Interface with key stakeholders early and often--Throughout the deal, Treasury must work closely with new company's other internal stakeholders to support cross-functional initiatives. Tax, legal, accounting, and human resources will each have workstreams that dovetail with Treasury's projects and it is important to identify these intersections early in transition planning, highlight dependencies and explore potential synergies.

Additionally, Treasury will need to work closely with external parties such as banks, system vendors, insurance brokers, etc. Similar to liaising with internal areas, Treasury should identify the required third-party touch points early in the deal planning process to establish key relationships and ensure ample time is devoted to completing the initiatives that involve external parties.
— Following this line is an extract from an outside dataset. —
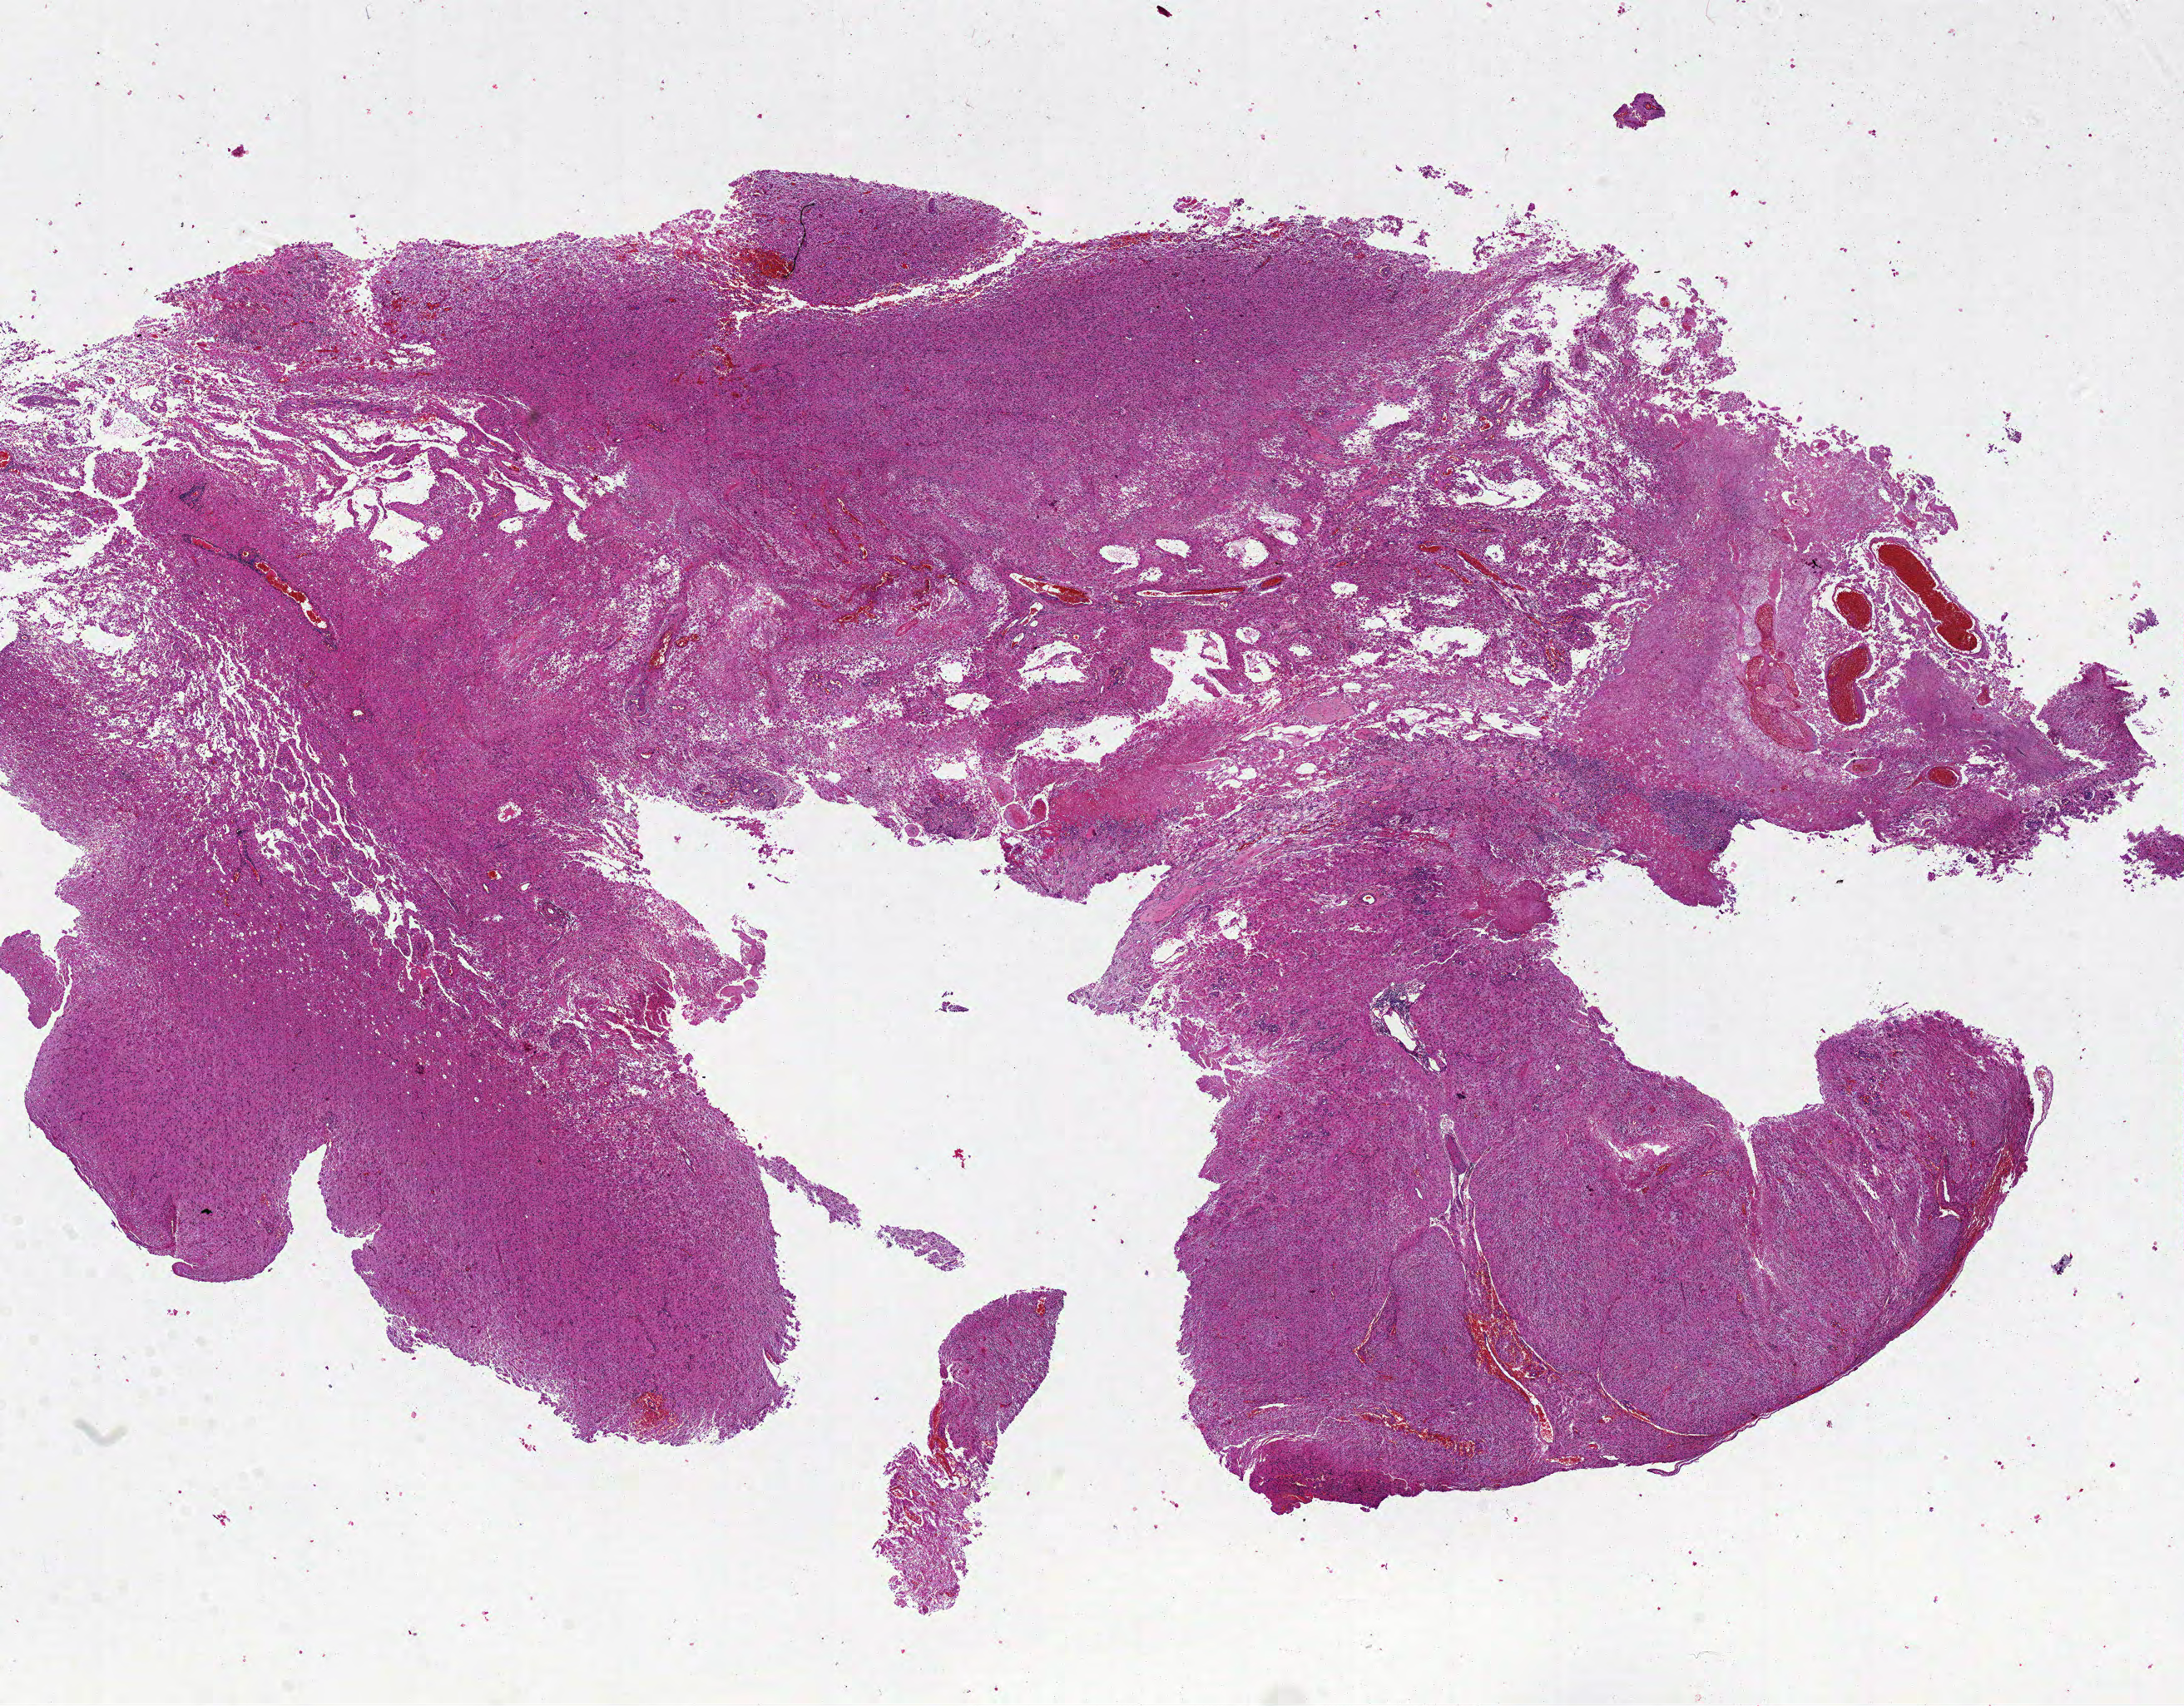
Digitized H&E tissue section (whole slide), low-resolution overview of the scanned area, about 21.0 x 16.4 mm; FFPE section; primary tumour sample from the brain. Patient: male, age at initial diagnosis 57 years.
Histologic diagnosis: Glioblastoma.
Project manage progress and dependencies--A formal project management structure should be established to oversee the multiple initiatives and ensure tasks are completed on time and issues escalated appropriately. Treasury initiatives dependent on other groups should receive enhanced focus as these are typically where delays occur. An executive resource should be empowered to quickly decision questions and resolve conflicts that may arise between Treasury and other functions.

Determine day one operating environment--Treasury should design and, to the extent possible, begin to implement a day one operating environment to support run-andmaintain activities. Depending on the deal type, this environment could closely resemble the strategic vision (spin-offs) or support only the most critical Treasury functions (carveouts). Regardless of the deal type and the maturity of the day one operating environment, it is important to align run and maintain operations with Treasury's long-term strategic vision.

Align incentives to initiatives-- Given the additional work and uncertainty that accompanies any deal, it is important for Treasury to recognize the contributions of employees by appropriately incentivizing the required initiatives. This can be accomplished by providing advancement opportunities for employees driving transition efforts, recognizing contractor contributions by creating full time positions and aligning compensation to transformational initiatives or success metrics.

Communicate to employees-- No matter how well managed, deals induce anxiety. Treasury should engage employees in an ongoing dialogue about expected changes to foster an inclusive environment of knowledge sharing. Open communication demonstrates that the transaction's impact on the organization is recognized as are the views and concerns of employees.